Here are a few ways to help you meet your financial goals and prepare you to buy your first rental property.
Table of Contents
1. Calculate Rental Property Purchase Costs
Becoming a successful property owner requires a lot of planning. Before buying anything, you will need to calculate how much money you will need, such as down payments, inspection fees, and more. Check out some fees that you should consider before making the jump:
- Down payment
- Real estate transfer tax
- Home inspection fees
- Legal fees
- Loan application fees
- Appraisal fees
2. Down Payment
Financial institutions have different rules when it comes to rental properties. Compared to regular homes where you might only need 5% down, rental properties might require at least 15% as a down payment. Figuring this out is one-step in the process of becoming an investment property owner. Consider how long it will take you to save for the down payment and how you will be able to do it.
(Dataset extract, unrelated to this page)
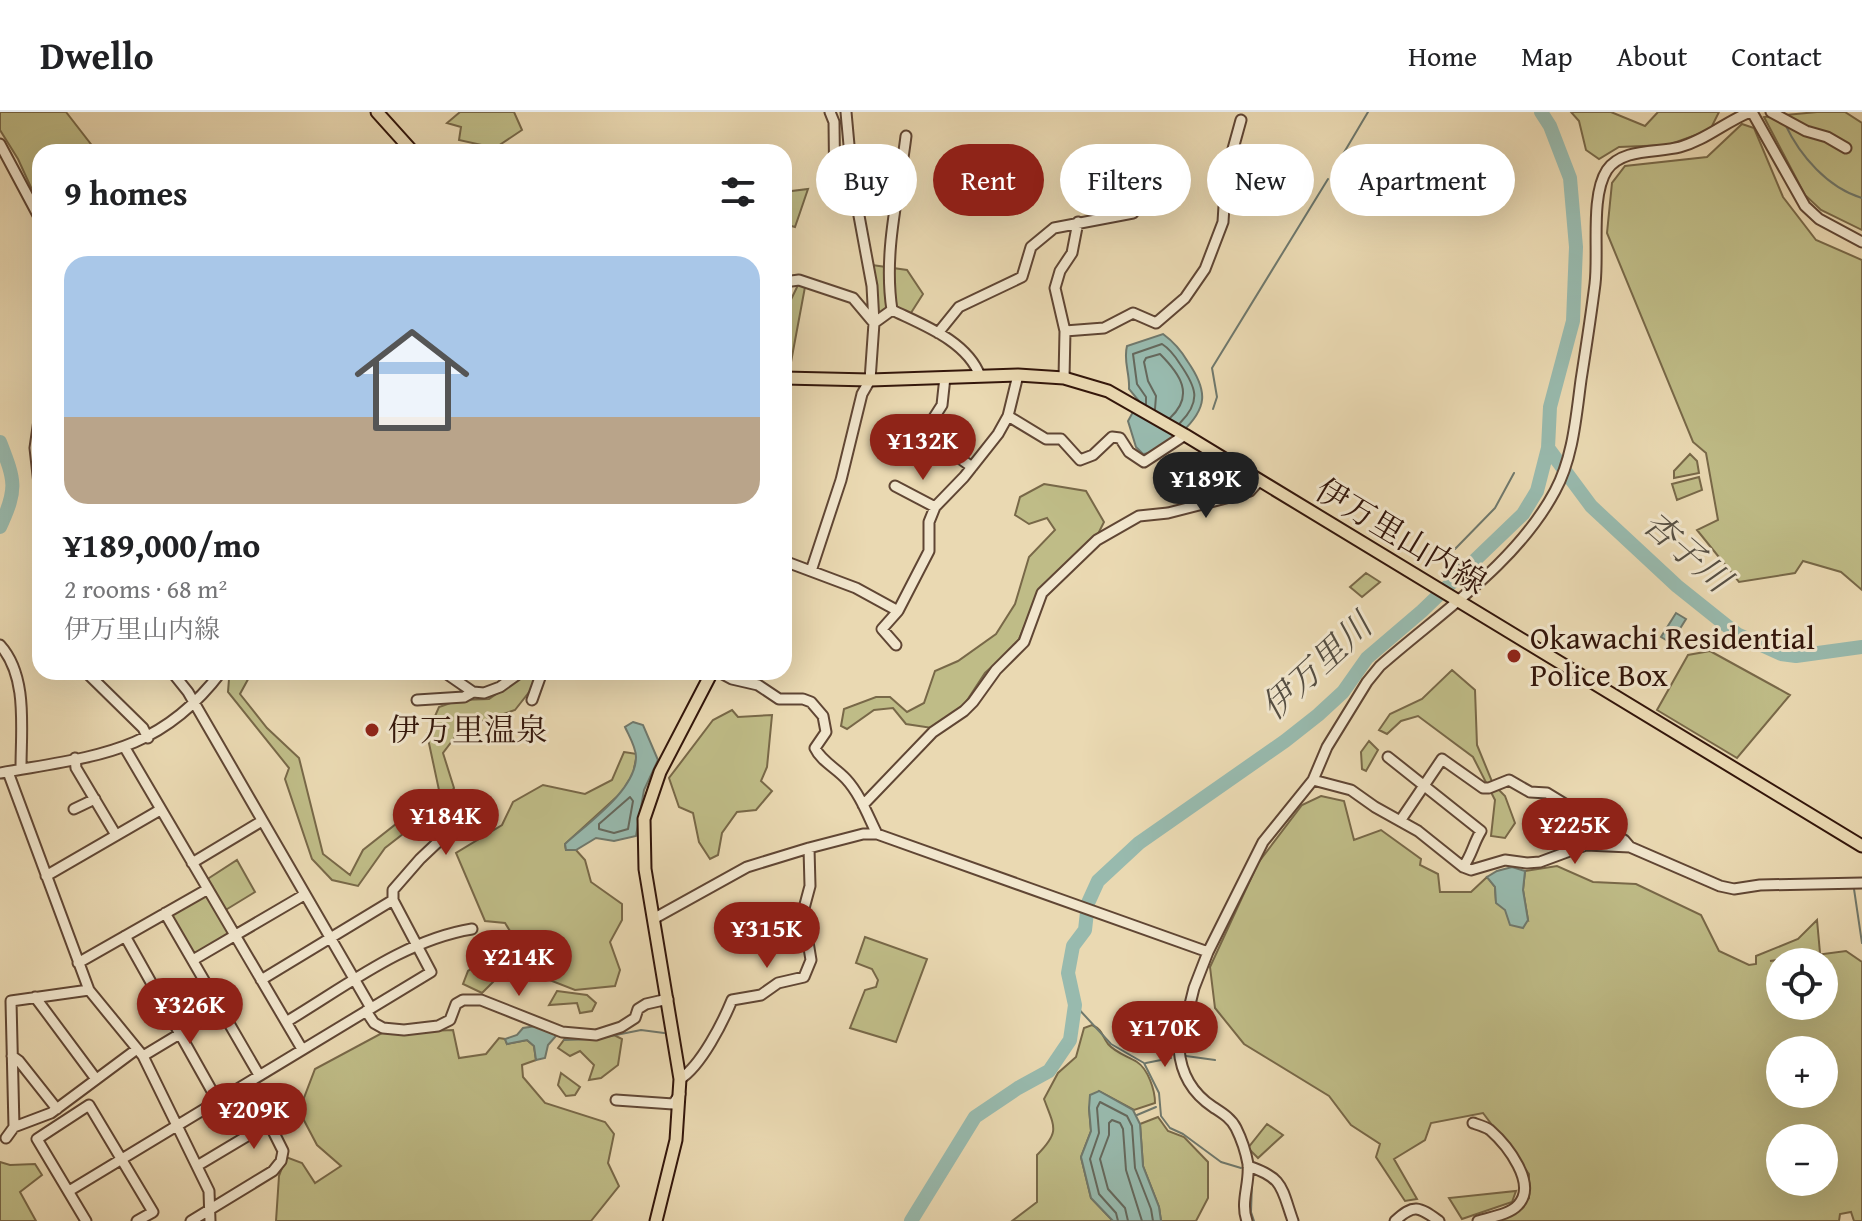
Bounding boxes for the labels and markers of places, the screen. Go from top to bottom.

One way to get around a large down payment is a FHA loan. It is a government program that allows you to put as little as 3.5% down for a home loan. This loan does not work for rental properties so to get around this you would need to buy a duplex. You would live on one side and rent the other side out. With a FHA loan, you will need to live in the property for 1 year. If not, you will have to pay a fee.
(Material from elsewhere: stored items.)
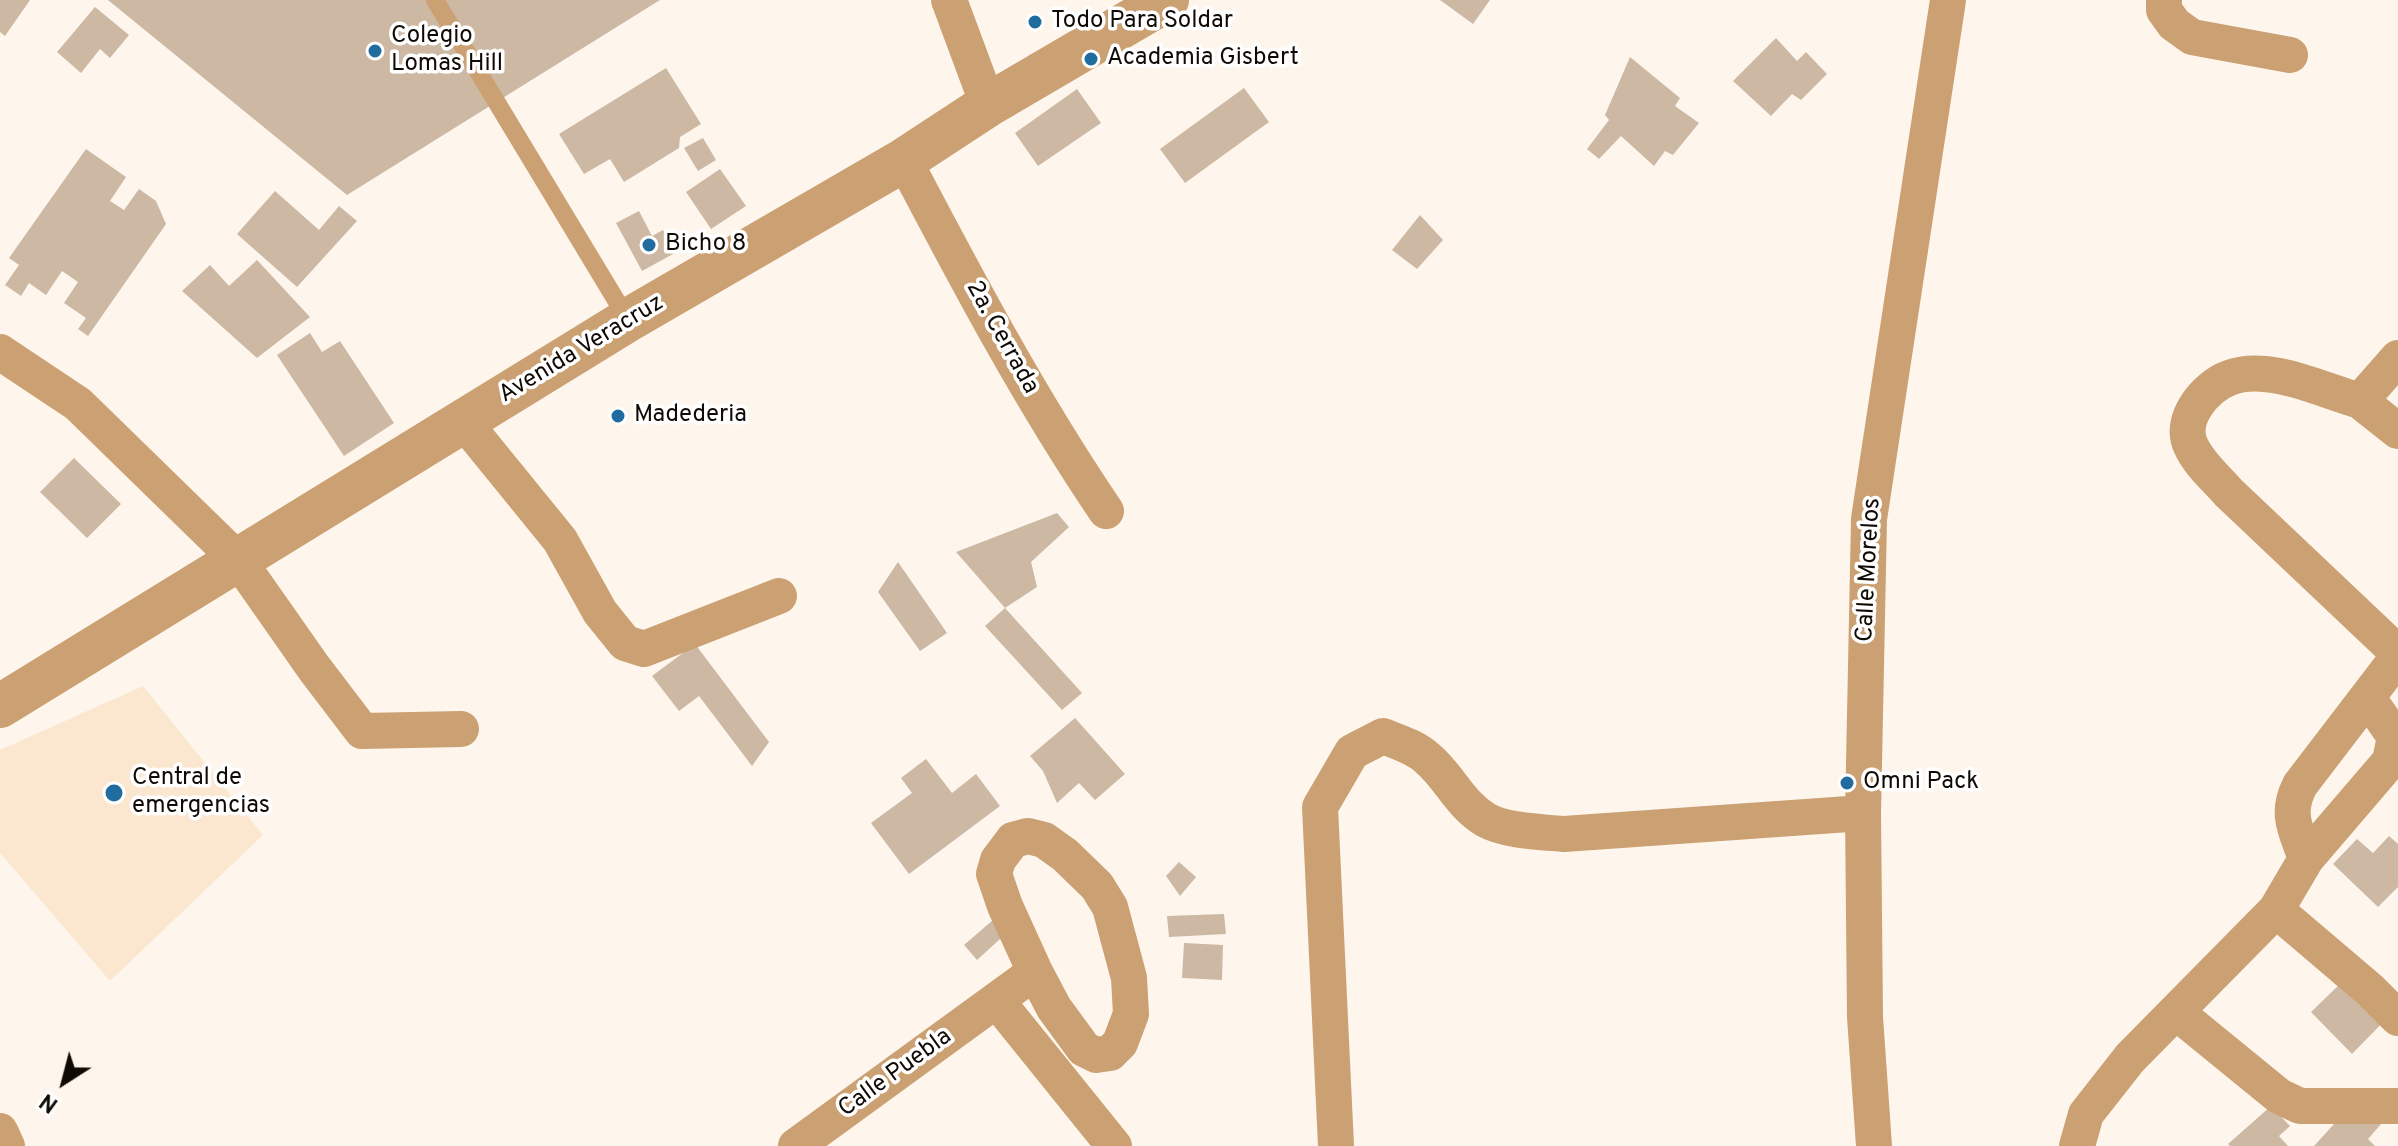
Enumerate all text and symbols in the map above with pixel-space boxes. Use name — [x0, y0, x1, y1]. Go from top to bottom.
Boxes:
place label: Todo Para Soldar — [1051, 8, 1233, 36]
marker: Todo Para Soldar — [1026, 13, 1044, 31]
place label: Colegio Lomas Hill — [391, 23, 503, 79]
marker: Colegio Lomas Hill — [366, 42, 384, 60]
place label: Academia Gisbert — [1107, 45, 1299, 73]
marker: Academia Gisbert — [1082, 50, 1100, 68]
place label: Bicho 8 — [665, 231, 746, 259]
marker: Bicho 8 — [640, 236, 658, 254]
street label: 2a. Cerrada — [958, 277, 1044, 399]
street label: Avenida Veracruz — [494, 290, 670, 410]
place label: Madederia — [634, 402, 747, 430]
marker: Madederia — [609, 407, 627, 425]
street label: Calle Morelos — [1852, 497, 1888, 643]
place label: Central de emergencias — [132, 765, 270, 821]
place label: Omni Pack — [1863, 769, 1979, 797]
marker: Omni Pack — [1838, 774, 1856, 792]
marker: Central de emergencias — [103, 782, 125, 804]
street label: Calle Puebla — [834, 1023, 958, 1125]
north arrow — [24, 1042, 104, 1122]
text: N — [35, 1086, 64, 1117]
This way of doing it is great because after a year, your combined payments along with the renter’s payments will give you a large pool of equity to work with. You can use the equity of the duplex to put down on your next home where you will live. The side of the duplex you were living in can now be rented out and now you have two revenue sources coming in from one property.
3. Save Strategically
The hard part is coming up with the money needed for your investment property. If you have not done this already, organize your finances and come up with a budget for yourself and your family. Use your after-tax income as your basis and factor in all your monthly expenses. From here, factor what you want to save towards your investment property and what you want to save for other stuff, such as vacations, emergency funds or miscellaneous items.
Learn to do your own repairs so you can save money around your own home and your rental property. You could save thousands every year by doing it on your own.
4. Research Financing
Unless you have some cash lying around for your purchase, you will need to go to a financial institution to get a loan to purchase your investment property. The amount you qualify for will determine what kind of investment property you can afford.
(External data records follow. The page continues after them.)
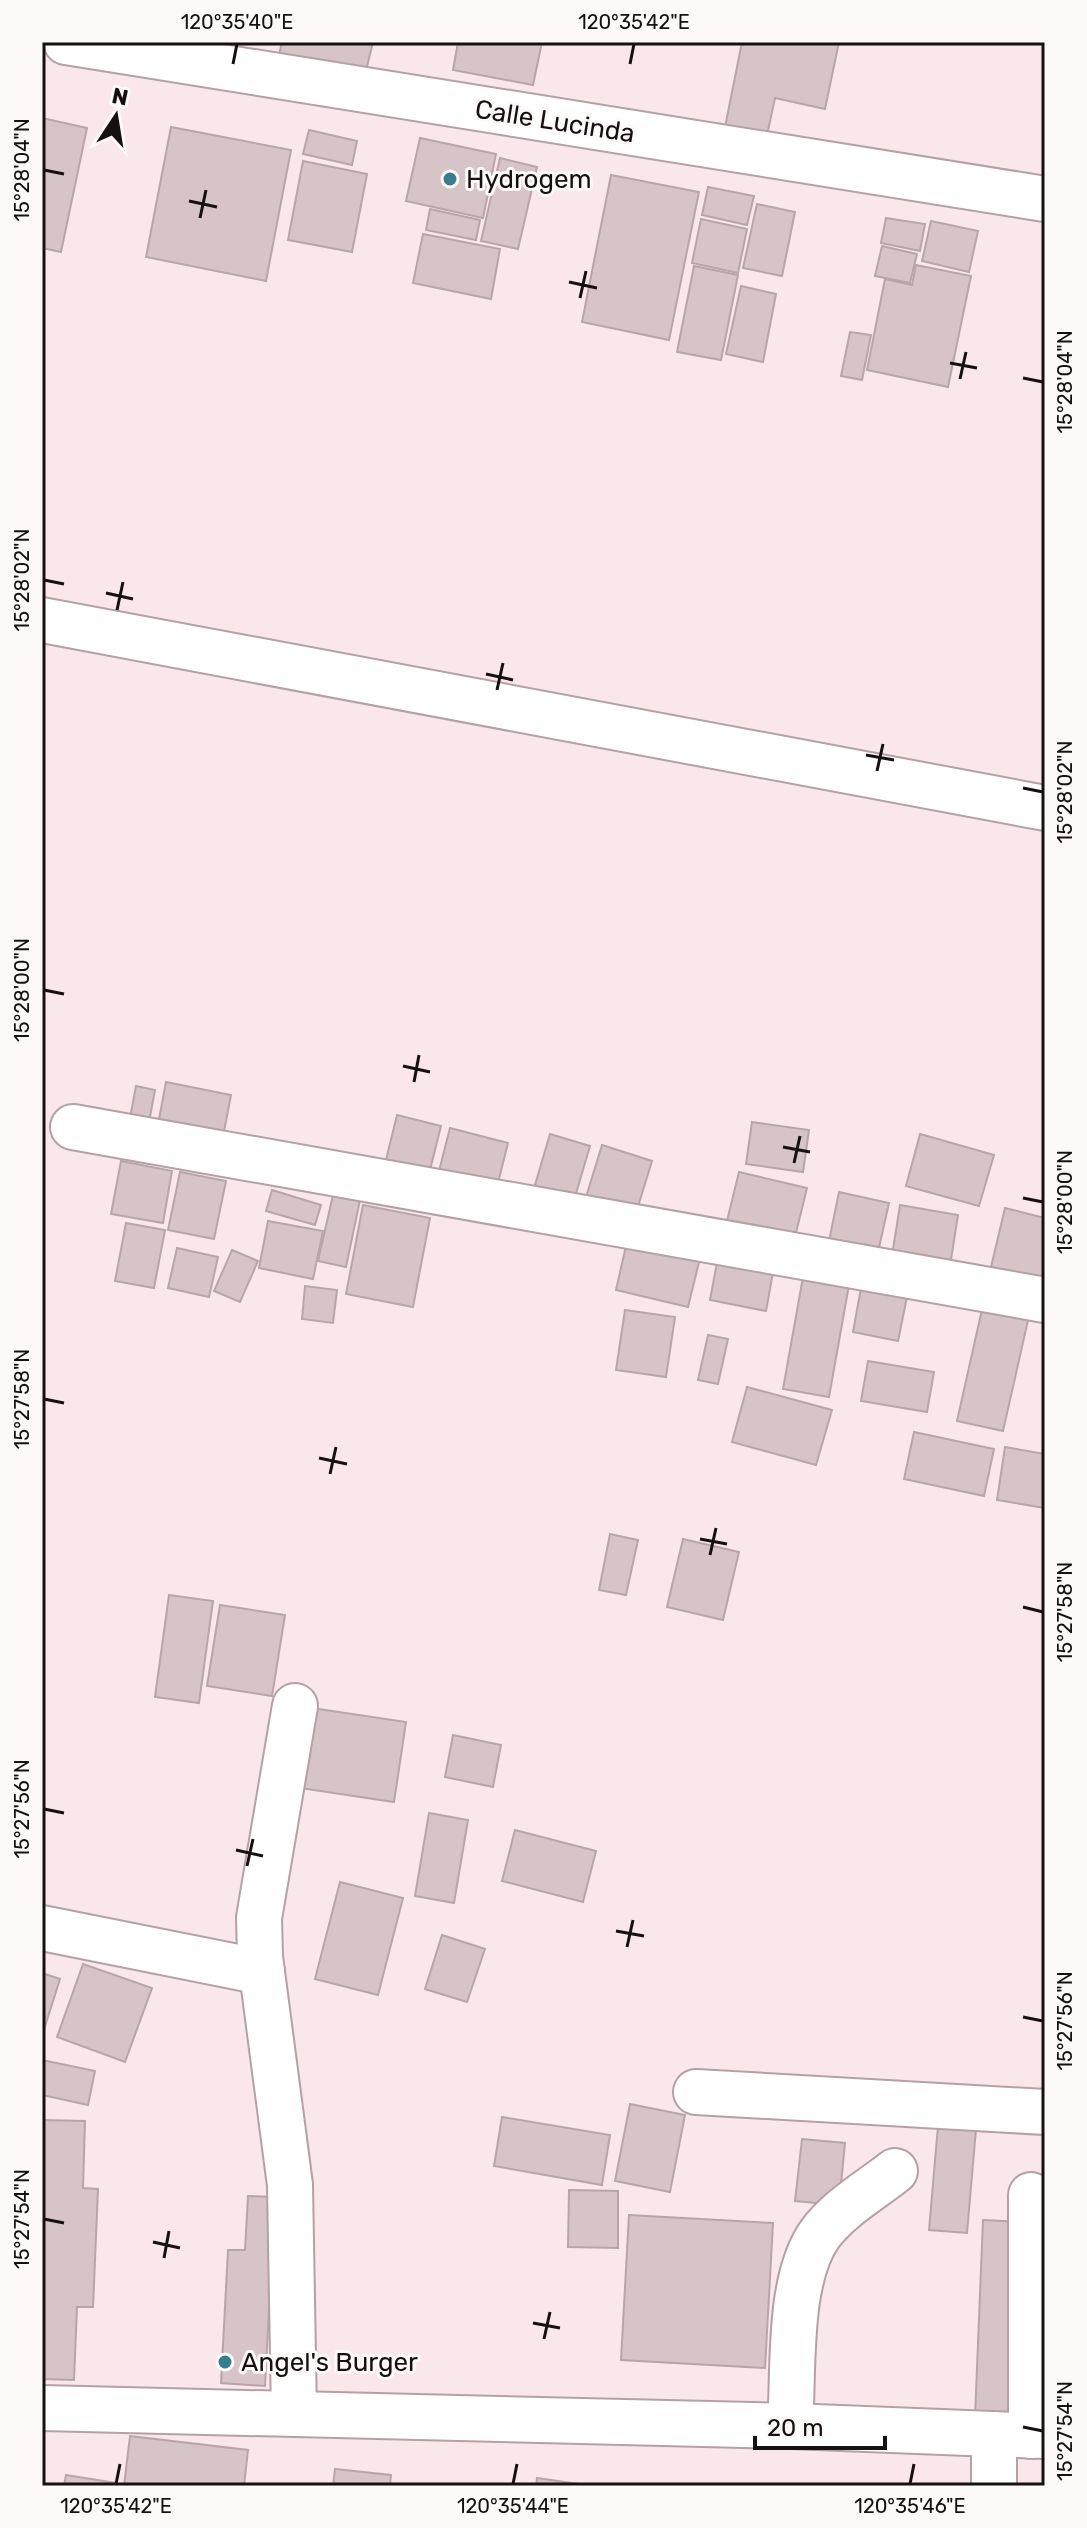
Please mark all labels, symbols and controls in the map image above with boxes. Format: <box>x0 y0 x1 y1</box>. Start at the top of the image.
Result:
text: 120°35'40"E <box>181 10 293 34</box>
text: 120°35'42"E <box>578 10 690 34</box>
north arrow <box>76 76 156 156</box>
text: N <box>110 82 131 112</box>
street label: Calle Lucinda <box>473 94 637 149</box>
text: 15°28'04"N <box>10 118 34 222</box>
place label: Hydrogem <box>466 164 592 195</box>
marker: Hydrogem <box>441 170 459 188</box>
text: 15°28'04"N <box>1053 330 1077 434</box>
text: 15°28'02"N <box>10 529 34 631</box>
text: 15°28'02"N <box>1053 741 1077 843</box>
text: 15°28'00"N <box>10 938 34 1042</box>
text: 15°28'00"N <box>1053 1150 1077 1254</box>
text: 15°27'58"N <box>10 1349 34 1449</box>
text: 15°27'58"N <box>1053 1562 1077 1662</box>
text: 15°27'56"N <box>10 1759 34 1859</box>
text: 15°27'56"N <box>1053 1971 1077 2071</box>
text: 15°27'54"N <box>10 2169 34 2269</box>
place label: Angel's Burger <box>241 2347 418 2378</box>
marker: Angel's Burger <box>216 2353 234 2371</box>
text: 15°27'54"N <box>1053 2381 1077 2481</box>
scale bar <box>755 2400 885 2450</box>
text: 20 m <box>767 2414 824 2442</box>
text: 120°35'42"E <box>60 2494 172 2518</box>
text: 120°35'44"E <box>457 2494 569 2518</box>
text: 120°35'46"E <box>854 2494 966 2518</box>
Keep in mind that it is wise to see what you are approved for before searching for properties. For example, let us say you are looking at a rental property and it is going for $300,000. You have $50,000 ready for a down payment but the loan the bank qualifies you for is only $225,000. That means, you still need an additional $25,000 to purchase that property. That is why it is a good idea to research rental property finance options early on in your quest to buy a rental home.
5. Don’t Forget Miscellaneous Costs
Be mindful that being a property owner is not a get rich quick scheme and will require work. You need to pay attention to everything to make sure your first investment property is a success. You must factor in additional costs and fees such as taxes, HOA fees, insurance, repairs and management fees if you decide to outsource that part.
Some experts suggest that you save 50% of your rental income for these additional costs. Even if you do not need the full 50%, the extra cash will pool together and create an emergency fund if you should need it.
6. Avoid These Mistakes
Research is key if you want to be successful in this endeavor. Learn everything there is to know about rental properties, such as common pitfalls and common issues that arise. Always include pitfalls into your budget, here are a few more to consider:
- Taking into account for repairs.
- Emergencies that happen.
- Not knowing landlord and tenant laws.
- No budget for lawyers or insurance.
Conclusion
You are doing this to make yourself and your family financially free. That means you need to take the time to carefully research everything before you dive into this. Do your own repairs, be smart with your money, and learn the laws on what you can and cannot do, and make sure you budget correctly. This is your life and your finances, do not slack off. You make the life you want and get out of it what you put in.